Oct 7 2009
Ever since the Accreditation Council for Graduate Medical Educations (ACGME) and its Resident Review Committees instituted limitations on duty-hours for residents, in 2003, there has been an ongoing debate about the benefits and costs of the changes imposed on patient care and the education of residents.
In a new special issue of SURGERY, published by Elsevier, four diverse professional groups of surgeons involved in training surgical residents, the certification of surgeons and the representative national body for the House of Surgery, and The American College of Surgeons (ACS), recommend multiple changes in the resident environment of training. This includes a reduction of the duty-hours standards proposed in 2003.
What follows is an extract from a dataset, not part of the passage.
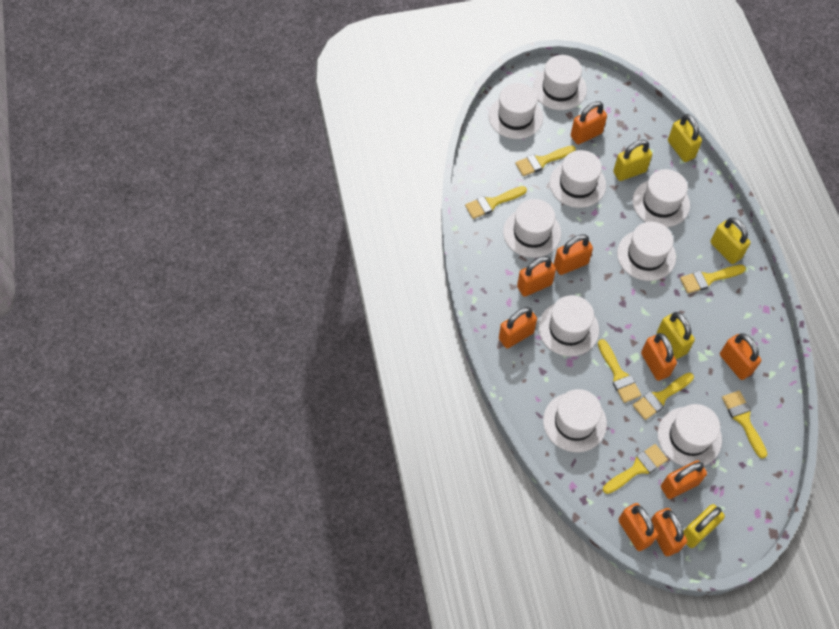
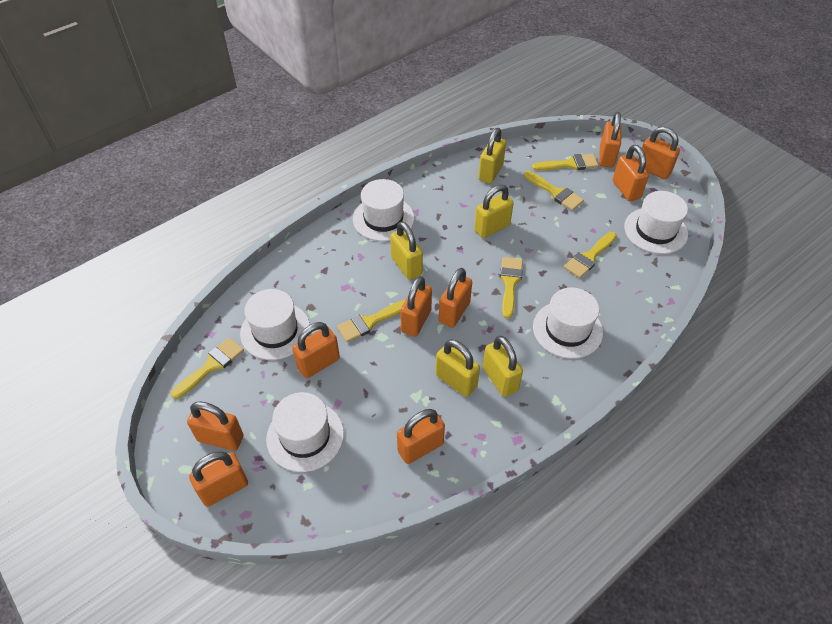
white hat: 9 -> 5
yellow brush: 7 -> 6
Surgery Editors-in-Chief Andrew L. Warshaw, MD, Massachusetts General Hospital Department of Surgery, and Michael G. Sarr, Mayo Clinic, comment on the response from the leadership of Surgery. "In this special issue, despite the different corners from which the comments come, the common themes and concerns are evident. The Editors' intention is for the combined force of these statements to significantly elucidate and impact upon the debate."
There are concerns that rigid work schedule recommendations are inconsistent with the realities of modern surgery. The reduced work hours compromise patient care by forcing handoffs from one surgeon to another and short-change surgical residents from fully experiencing the intensity that is often associated with and often implicit within their professional environment. Furthermore, uniform regulations undermine the specificity within surgical specialties and how this affects individual surgeons and their patients.
Frank R. Lewis, MD, Executive Director, American Board of Surgery, comments on the lack of consideration of the "effect of resident hour restrictions on surgical practice and surgical resident education." This is a common theme that runs through this issue, and he continues to express the overarching perspective: "Flexibility needs to be introduced into the work hours requirements such that unique needs of different specialties can be accommodated, and the work hours can be made secondary to the primacy of patient care and the opportunities for resident learning."